PROBLEM TO SOLVE
Reproduce the listing below as it stands. Leave out each image.

RECORD EXCERPTS
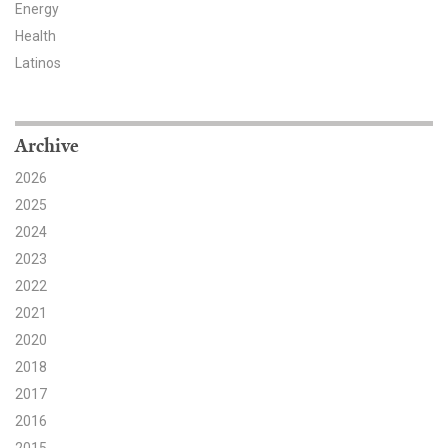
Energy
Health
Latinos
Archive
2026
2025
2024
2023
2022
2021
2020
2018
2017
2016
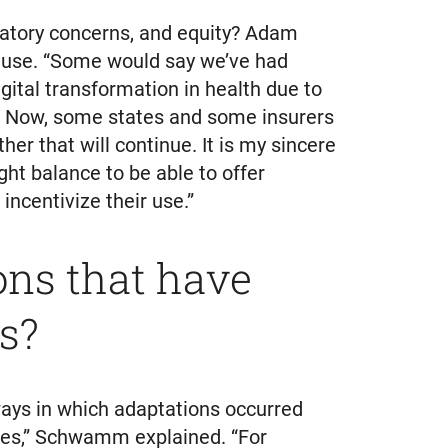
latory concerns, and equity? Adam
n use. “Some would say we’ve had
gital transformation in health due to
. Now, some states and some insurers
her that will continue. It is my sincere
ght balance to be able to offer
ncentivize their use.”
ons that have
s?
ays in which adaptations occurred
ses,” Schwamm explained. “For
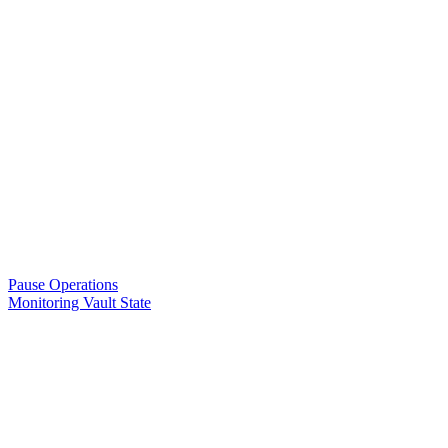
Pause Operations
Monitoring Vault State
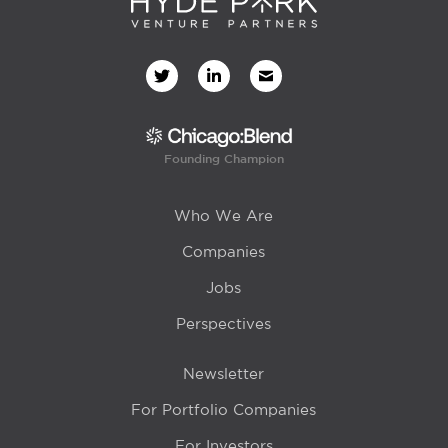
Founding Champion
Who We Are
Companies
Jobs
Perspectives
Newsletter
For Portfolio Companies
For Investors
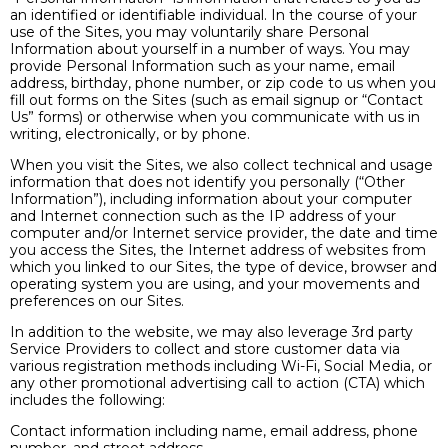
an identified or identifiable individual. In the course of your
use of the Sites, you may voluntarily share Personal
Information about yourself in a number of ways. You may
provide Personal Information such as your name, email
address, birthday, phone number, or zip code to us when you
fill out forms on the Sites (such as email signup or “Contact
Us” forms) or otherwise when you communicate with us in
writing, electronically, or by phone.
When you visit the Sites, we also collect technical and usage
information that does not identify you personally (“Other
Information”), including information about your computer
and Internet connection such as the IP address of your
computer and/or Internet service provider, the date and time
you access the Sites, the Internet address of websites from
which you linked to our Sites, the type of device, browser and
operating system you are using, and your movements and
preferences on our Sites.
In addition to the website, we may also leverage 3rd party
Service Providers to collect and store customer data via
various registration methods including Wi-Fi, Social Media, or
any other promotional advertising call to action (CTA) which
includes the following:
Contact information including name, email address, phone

RESPONSE AREA
Energy
Health
Latinos
Archive
2026
2025
2024
2023
2022
2021
2020
2018
2017
2016
latory concerns, and equity? Adam
n use. “Some would say we’ve had
gital transformation in health due to
. Now, some states and some insurers
her that will continue. It is my sincere
ght balance to be able to offer
ncentivize their use.”
ons that have
s?
ays in which adaptations occurred
ses,” Schwamm explained. “For
Pause Operations
Monitoring Vault State
Founding Champion
Who We Are
Companies
Jobs
Perspectives
Newsletter
For Portfolio Companies
For Investors
an identified or identifiable individual. In the course of your
use of the Sites, you may voluntarily share Personal
Information about yourself in a number of ways. You may
provide Personal Information such as your name, email
address, birthday, phone number, or zip code to us when you
fill out forms on the Sites (such as email signup or “Contact
Us” forms) or otherwise when you communicate with us in
writing, electronically, or by phone.
When you visit the Sites, we also collect technical and usage
information that does not identify you personally (“Other
Information”), including information about your computer
and Internet connection such as the IP address of your
computer and/or Internet service provider, the date and time
you access the Sites, the Internet address of websites from
which you linked to our Sites, the type of device, browser and
operating system you are using, and your movements and
preferences on our Sites.
In addition to the website, we may also leverage 3rd party
Service Providers to collect and store customer data via
various registration methods including Wi-Fi, Social Media, or
any other promotional advertising call to action (CTA) which
includes the following:
Contact information including name, email address, phone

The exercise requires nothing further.